Porém, cabe também levar em conta a necessidade de que uma leitura mais bem cuidada da Bíblia implica alguma formação catequética ou mesmo teológica. Isso significa, por exemplo, entender a narrativa bíblica para além da literalidade de suas palavras, tendo em vista que não se trata de um conjunto de livros históricos ou biográficos, ainda que possua elementos dessa natureza, embora, nesses casos, por vezes imprecisos ou até mesmo contraditórios. A Bíblia é, pois, um livro religioso, com claros objetivos religiosos, apresentados dentro de um contexto histórico e cultural bastante diferente do nosso. 

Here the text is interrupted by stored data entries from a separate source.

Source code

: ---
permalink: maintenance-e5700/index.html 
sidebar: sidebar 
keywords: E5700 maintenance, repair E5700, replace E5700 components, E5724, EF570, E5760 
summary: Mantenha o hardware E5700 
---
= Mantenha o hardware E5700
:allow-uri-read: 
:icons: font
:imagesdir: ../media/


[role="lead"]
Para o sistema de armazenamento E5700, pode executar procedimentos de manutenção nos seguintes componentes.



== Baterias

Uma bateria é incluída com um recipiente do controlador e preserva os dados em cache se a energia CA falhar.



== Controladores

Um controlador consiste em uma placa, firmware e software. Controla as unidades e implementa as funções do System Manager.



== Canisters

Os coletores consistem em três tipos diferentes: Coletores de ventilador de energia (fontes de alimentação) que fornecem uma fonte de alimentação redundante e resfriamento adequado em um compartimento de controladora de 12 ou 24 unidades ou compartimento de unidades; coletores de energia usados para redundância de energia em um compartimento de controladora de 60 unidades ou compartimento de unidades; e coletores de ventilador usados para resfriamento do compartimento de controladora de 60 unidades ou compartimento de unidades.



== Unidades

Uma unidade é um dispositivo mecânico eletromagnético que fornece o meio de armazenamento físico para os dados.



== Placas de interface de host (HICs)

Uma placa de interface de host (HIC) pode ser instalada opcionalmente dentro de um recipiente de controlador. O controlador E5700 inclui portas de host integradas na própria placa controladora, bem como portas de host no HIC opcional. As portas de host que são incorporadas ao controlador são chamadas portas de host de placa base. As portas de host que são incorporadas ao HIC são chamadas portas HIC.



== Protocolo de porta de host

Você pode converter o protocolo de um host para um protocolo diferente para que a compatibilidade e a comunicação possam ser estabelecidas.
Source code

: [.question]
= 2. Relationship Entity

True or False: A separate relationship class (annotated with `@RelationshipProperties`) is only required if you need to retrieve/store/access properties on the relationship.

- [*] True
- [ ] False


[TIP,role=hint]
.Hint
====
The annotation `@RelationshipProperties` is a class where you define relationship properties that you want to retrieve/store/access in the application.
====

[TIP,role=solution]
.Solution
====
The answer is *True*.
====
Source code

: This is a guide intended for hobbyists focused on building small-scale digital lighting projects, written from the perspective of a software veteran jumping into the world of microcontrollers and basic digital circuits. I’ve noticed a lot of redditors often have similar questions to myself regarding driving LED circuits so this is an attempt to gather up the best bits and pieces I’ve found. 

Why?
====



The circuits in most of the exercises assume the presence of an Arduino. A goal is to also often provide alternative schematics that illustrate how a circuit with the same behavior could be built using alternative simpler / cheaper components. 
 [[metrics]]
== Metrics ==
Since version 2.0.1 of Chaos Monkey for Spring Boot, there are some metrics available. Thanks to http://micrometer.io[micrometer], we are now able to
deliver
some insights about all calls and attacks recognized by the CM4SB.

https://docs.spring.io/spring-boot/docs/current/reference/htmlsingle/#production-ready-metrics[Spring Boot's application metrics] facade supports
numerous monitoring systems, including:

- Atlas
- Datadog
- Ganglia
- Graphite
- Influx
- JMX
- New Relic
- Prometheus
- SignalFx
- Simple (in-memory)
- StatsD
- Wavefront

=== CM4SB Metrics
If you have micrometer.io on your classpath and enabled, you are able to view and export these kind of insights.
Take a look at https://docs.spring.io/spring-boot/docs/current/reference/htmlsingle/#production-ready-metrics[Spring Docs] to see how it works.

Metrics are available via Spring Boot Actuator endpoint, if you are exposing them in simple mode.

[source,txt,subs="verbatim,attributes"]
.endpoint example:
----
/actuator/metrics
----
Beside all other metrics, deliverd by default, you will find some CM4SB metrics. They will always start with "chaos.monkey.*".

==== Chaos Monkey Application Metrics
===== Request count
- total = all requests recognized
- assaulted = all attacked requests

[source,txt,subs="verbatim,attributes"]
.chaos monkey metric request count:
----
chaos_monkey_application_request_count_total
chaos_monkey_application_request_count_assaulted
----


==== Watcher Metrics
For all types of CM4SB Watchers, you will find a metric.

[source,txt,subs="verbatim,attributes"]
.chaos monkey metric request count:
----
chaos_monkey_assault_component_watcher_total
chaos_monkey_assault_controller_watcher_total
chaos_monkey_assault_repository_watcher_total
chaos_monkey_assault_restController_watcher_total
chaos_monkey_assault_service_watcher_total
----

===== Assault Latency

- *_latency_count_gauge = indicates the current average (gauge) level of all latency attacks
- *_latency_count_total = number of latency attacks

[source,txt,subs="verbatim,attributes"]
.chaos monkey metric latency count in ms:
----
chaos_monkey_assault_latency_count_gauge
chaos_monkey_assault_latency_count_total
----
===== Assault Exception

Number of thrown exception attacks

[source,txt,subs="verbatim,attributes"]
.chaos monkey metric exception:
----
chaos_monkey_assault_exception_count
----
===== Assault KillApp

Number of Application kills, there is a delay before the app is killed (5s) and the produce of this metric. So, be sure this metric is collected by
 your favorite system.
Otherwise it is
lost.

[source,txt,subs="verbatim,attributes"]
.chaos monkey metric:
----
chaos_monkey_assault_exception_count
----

Não é à toa que especialistas de diferentes áreas (teologia, história, antropologia, linguística e outros) há muito tempo se debruçam sobre esses textos sagrados de modo a ajudar o povo de Deus a melhor compreendê-los e fugir às interpretações superficiais, empobrecidas ou mesmo equivocadas. É fato, no entanto, que nem sempre a linguagem desses especialistas é acessível às pessoas em geral. 

De qualquer modo, penso que é muito saudável que os fiéis em geral não se limitem à interpretação pessoal e aos conhecimentos aprendidos na catequese, mas sigam buscando aprender e aprofundar sua formação religiosa. Iniciativas como cursos de teologia, encontros bíblicos e outras atividades dessa natureza, organizadas pelas comunidades, paróquias e outras instituições, são muito importantes nesse sentido.

Afinal, esse suporte que a razão e o conhecimento humano oferecem à compreensão da Palavra de Deus se revela com frequência um auxílio importante para se chegar à luz que emana das Sagradas Escrituras. Sem essa luz, ao lermos esses textos, corremos o risco de, como afirma o biblista Mauro Strabeli no livro Bíblia: perguntas que o povo faz, “jogar o doce fora e ficar com a embalagem”.